The nominees offered solutions in-line with the five ‘Earthshot’ goals: Protect and Restore Nature, Clean our Air, Revive our Oceans, Build a Waste-Free World and Fix our Climate. Below is an outline of the five winning projects of each category:
Protect and Restore Nature: Kheyti, India
Kheyti is an Indian start-up that designs and implements low-cost farming solutions to assist small farmers in increasing yield and predictability of produce, which ultimately brings about increased income. Small-hold farmers that produce one-third of the food we consume, are among the poorest and most vulnerable to climate change. Kheyti’s “Greenhouse-in-a-Box” solution uses 90% less water and grows 7 times more food to provide a steady and dependable income to India’s 100 million small-hold farmers.
Clean our Air: Mukuru Clean Stoves, Kenya
Based in Africa, Mukuru Clean Stoves designs and manufactures improved and affordable cook stoves for low-income households. Across Africa, millions of people continue to use traditional cookstoves, which emit dangerous chemicals that cause frequent respiratory infections and lack safety measures. Mukuru’s Clean Stoves are made of recycled waste metal which reduces production costs. Also, instead of burning dangerous fuels, it burns biomass made from charcoal, wood, and sugarcane, which reduces fuel consumption and thus toxic smoke emissions and burn risks.
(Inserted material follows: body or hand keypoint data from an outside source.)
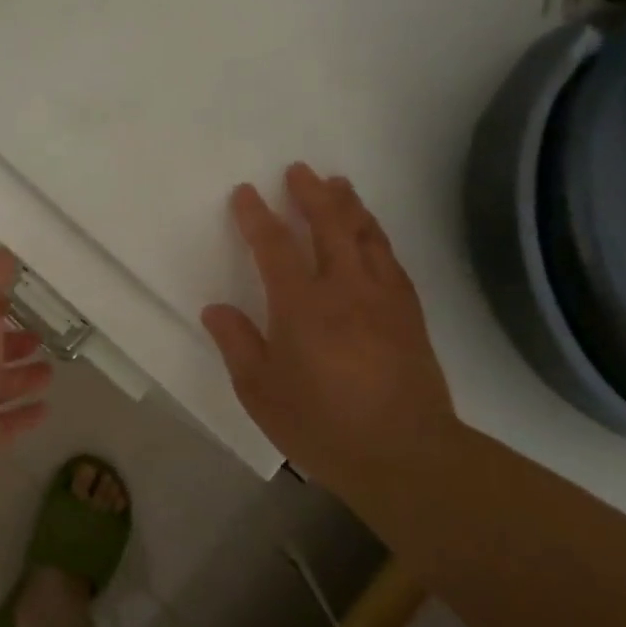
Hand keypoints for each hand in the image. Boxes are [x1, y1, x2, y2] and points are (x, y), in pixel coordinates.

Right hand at [201, 163, 456, 488]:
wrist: (406, 456)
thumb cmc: (323, 426)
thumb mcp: (262, 393)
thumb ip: (238, 345)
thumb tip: (216, 308)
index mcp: (302, 306)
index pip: (274, 246)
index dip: (256, 216)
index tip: (246, 192)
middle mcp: (344, 289)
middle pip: (328, 225)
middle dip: (310, 193)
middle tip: (299, 170)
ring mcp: (383, 298)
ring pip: (366, 235)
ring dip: (349, 205)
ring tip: (338, 184)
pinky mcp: (409, 313)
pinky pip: (391, 259)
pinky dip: (377, 236)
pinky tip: (372, 233)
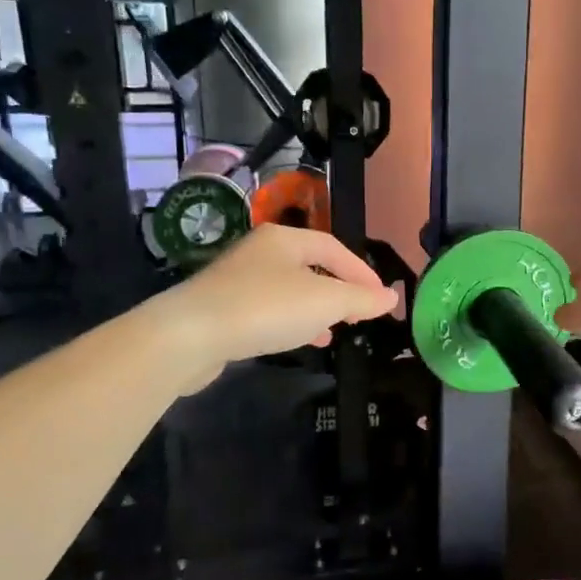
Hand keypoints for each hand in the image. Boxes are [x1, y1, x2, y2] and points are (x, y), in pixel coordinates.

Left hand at [168, 226, 398, 370]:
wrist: (189, 335)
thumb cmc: (265, 308)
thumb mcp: (325, 302)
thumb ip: (361, 299)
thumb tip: (391, 297)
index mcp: (285, 238)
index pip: (335, 248)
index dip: (362, 272)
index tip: (381, 299)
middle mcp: (260, 251)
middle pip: (311, 266)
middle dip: (339, 290)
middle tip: (359, 314)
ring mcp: (238, 279)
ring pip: (289, 289)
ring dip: (316, 309)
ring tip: (335, 331)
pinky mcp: (223, 307)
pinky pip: (268, 309)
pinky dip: (291, 322)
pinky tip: (301, 340)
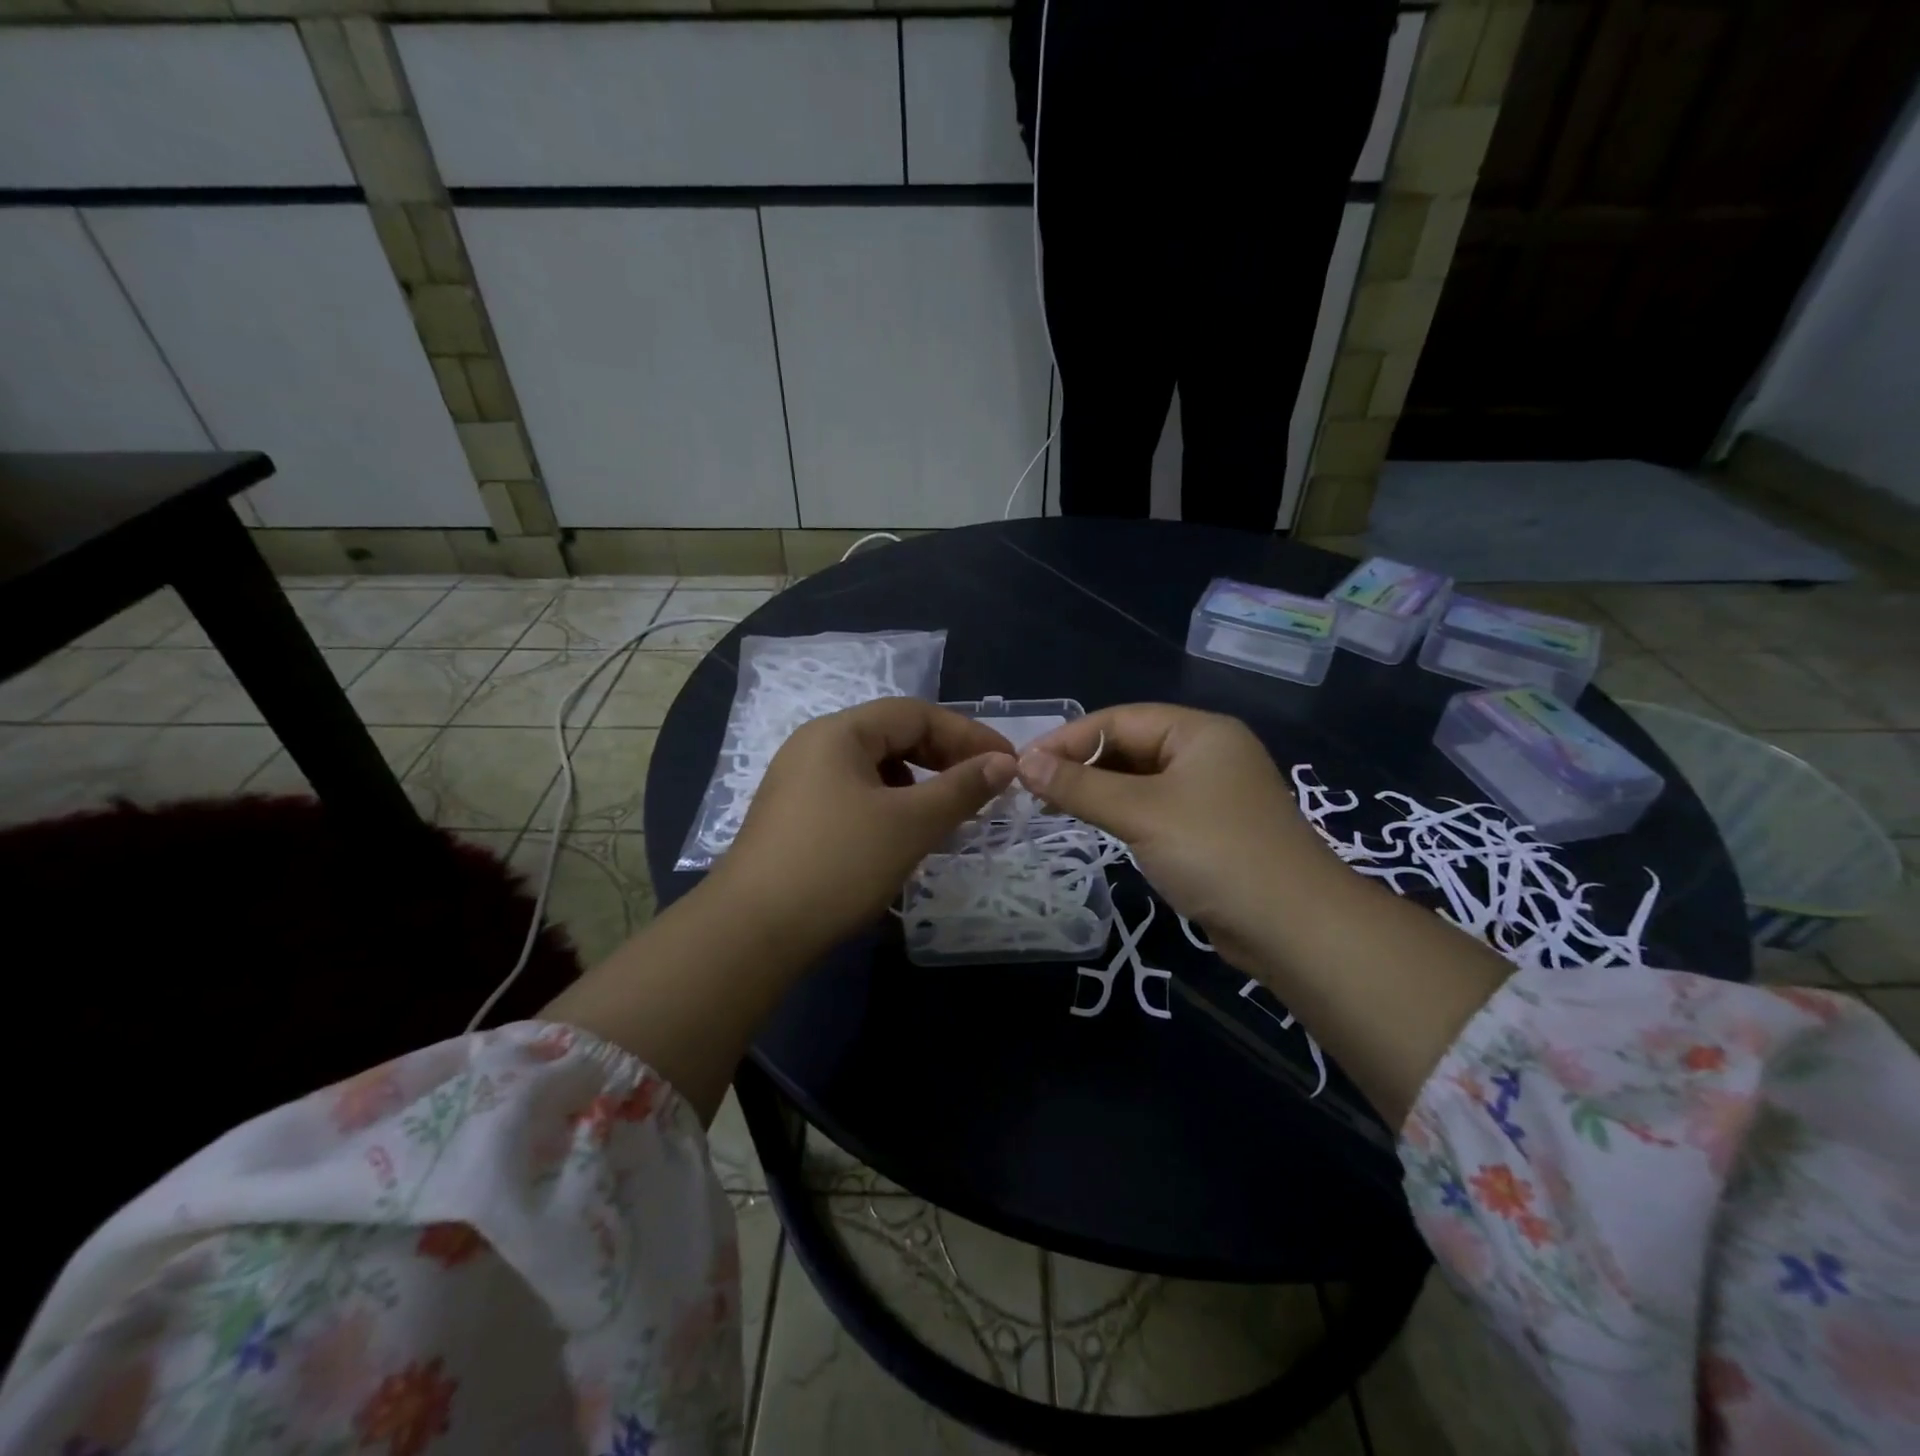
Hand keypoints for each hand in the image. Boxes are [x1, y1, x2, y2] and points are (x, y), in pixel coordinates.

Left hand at [712, 698, 1017, 954]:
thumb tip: (1005, 762)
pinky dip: (890, 806)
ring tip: (948, 814)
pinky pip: (855, 795)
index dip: (967, 735)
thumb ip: (962, 788)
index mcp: (839, 733)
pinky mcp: (795, 818)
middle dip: (944, 758)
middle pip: (893, 736)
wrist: (752, 932)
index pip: (916, 714)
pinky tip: (903, 836)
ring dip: (919, 784)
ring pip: (875, 769)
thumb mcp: (910, 823)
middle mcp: (815, 746)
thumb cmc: (838, 865)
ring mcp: (799, 783)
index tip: (1007, 763)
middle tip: (983, 788)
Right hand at [1015, 704, 1342, 967]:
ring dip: (1098, 790)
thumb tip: (1023, 762)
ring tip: (1054, 808)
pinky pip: (1155, 807)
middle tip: (1034, 790)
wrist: (1295, 928)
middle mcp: (1208, 752)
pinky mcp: (1211, 829)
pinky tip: (1096, 826)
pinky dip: (1122, 812)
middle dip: (1082, 764)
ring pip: (1140, 779)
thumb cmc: (1216, 853)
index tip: (1023, 765)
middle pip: (1130, 746)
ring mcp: (1212, 792)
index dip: (1068, 739)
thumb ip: (1080, 786)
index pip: (1119, 719)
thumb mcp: (1141, 813)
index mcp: (1199, 731)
Revive our Oceans: Indigenous Women Of The Great Barrier Reef, Australia
The indigenous women of the Coral Sea off Queensland’s coast are critical to the Great Barrier Reef’s defense as it continues to face the constant environmental threat of global warming. The Indigenous Women of The Great Barrier Reef programme has trained over 60 women and encouraged new conservation approaches by sharing ancient knowledge passed down through generations. The program has succeeded in developing a new generation of female rangers, a field previously dominated by men, who aim to protect the region’s great cultural and spiritual significance.
Build a Waste-Free World: Notpla, the United Kingdom
To combat the untreated plastics that currently lie in landfills or reside at the bottom of our seas, Notpla, short for “not plastic”, produces natural and biodegradable alternatives to plastic made from seaweed and plants. Their plant-based solution can be used to create a variety of packaging products, with each product aiming to address specific plastic’s problem identified by the company across various industries, as the company is on a mission to eliminate packaging and ultimately the plastic pollution.
Fix our Climate: 44.01, Oman
Named after the molecular weight of carbon dioxide, 44.01 permanently removes CO2 from the atmosphere by mineralizing it in peridotite, a rock found in abundance in nature. While peridotite mineralisation is a natural process, even small amounts of CO2 can take many years to mineralise. 44.01 devised a method to accelerate the process in a safe, cost-effective, and scalable manner to combat the most disastrous effects of climate change.